Upon completion of the Arrangement, existing Cerrado and Ascendant shareholders will own approximately 79% and 21% of Cerrado, respectively, on an undiluted basis. Cerrado will issue approximately 27.7 million shares upon closing of the Arrangement and have issued and outstanding approximately 131.3 million shares. The combined company will continue trading under the name Cerrado Gold Inc. and ticker symbol TSXV:CERT.
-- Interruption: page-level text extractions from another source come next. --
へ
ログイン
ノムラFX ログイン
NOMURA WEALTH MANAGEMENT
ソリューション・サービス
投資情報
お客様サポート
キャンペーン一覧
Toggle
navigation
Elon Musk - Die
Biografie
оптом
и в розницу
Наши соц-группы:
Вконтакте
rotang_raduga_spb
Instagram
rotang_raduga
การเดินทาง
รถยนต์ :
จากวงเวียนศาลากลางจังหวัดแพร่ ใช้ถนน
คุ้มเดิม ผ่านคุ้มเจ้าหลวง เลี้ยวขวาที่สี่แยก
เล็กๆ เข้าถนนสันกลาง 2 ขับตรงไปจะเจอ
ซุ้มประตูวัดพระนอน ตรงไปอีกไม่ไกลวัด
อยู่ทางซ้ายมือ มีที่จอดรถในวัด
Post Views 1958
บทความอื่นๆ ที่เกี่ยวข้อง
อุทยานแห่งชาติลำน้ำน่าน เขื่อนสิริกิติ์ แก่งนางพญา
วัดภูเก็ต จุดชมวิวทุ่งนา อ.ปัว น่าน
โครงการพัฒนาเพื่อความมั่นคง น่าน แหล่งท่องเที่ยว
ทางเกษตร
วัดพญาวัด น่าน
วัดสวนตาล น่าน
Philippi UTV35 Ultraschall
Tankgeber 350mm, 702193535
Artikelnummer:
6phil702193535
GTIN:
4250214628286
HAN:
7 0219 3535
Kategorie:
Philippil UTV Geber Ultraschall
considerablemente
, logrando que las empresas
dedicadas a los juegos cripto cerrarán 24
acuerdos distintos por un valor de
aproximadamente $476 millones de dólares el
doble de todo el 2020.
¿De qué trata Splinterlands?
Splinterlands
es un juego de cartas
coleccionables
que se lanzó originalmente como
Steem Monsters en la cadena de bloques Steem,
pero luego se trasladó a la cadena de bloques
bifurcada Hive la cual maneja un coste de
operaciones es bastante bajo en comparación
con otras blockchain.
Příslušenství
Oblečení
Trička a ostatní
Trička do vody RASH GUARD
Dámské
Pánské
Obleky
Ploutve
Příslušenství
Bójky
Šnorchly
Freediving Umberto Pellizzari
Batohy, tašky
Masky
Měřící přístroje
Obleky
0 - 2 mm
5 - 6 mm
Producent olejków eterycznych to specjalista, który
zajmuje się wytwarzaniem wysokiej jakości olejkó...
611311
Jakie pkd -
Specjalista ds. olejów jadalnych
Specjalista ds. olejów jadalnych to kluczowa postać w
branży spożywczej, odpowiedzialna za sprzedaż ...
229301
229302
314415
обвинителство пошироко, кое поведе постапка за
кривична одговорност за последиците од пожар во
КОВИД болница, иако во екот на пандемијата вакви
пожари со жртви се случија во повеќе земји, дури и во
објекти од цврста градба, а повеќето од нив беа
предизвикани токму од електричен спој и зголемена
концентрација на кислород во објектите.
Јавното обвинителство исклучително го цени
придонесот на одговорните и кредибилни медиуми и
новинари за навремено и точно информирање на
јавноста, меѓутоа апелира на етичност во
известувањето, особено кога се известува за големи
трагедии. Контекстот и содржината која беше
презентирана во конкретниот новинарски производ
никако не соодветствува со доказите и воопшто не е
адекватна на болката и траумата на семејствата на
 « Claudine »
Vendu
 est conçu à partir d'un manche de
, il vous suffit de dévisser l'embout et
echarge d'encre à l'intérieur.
In connection with the Arrangement, Cerrado will subscribe for common shares of Ascendant to raise gross proceeds for Ascendant of approximately CA$900,000 in cash at a price of C$0.0525 per Ascendant Share (the "Cerrado Private Placement"), and the Canadian dollar equivalent of approximately up to US$1,660,172 of accrued and deferred interest owing by Ascendant (the "Deferred Interest") to Sprott Private Resources Streaming and Royalty (Collector), LP ("Sprott") under a secured note (the "Sprott Note") will be satisfied by the issuance of common shares of Ascendant (the "Sprott Private Placement", and together with the Cerrado Private Placement, the "Private Placements"). The common shares of Ascendant to be issued under each of the Private Placements will be at a price of C$0.0525per share. Upon completion of the Cerrado Private Placement, Cerrado would be expected to hold in aggregate approximately 14.5% of the then issued and outstanding Ascendant Shares (on a non-diluted basis). The Sprott Private Placement will be completed in two tranches. Upon the completion of the first tranche, Sprott would be expected to hold in aggregate approximately 19.9% of the then issued and outstanding Ascendant Shares (on a non-diluted basis). Completion of the second tranche will be subject to shareholder approval in accordance with the rules of the TSX. Assuming the requisite shareholder approval is obtained, upon completion of the second tranche Sprott would be expected to hold in aggregate approximately 25.6% of the then issued and outstanding Ascendant Shares (on a non-diluted basis). The Cerrado Private Placement and the first tranche of the Sprott Private Placement are expected to be completed within the next two weeks, subject to satisfying all conditions to closing, including TSX approval. The Arrangement and the Private Placements are together referred to herein as the "Transactions".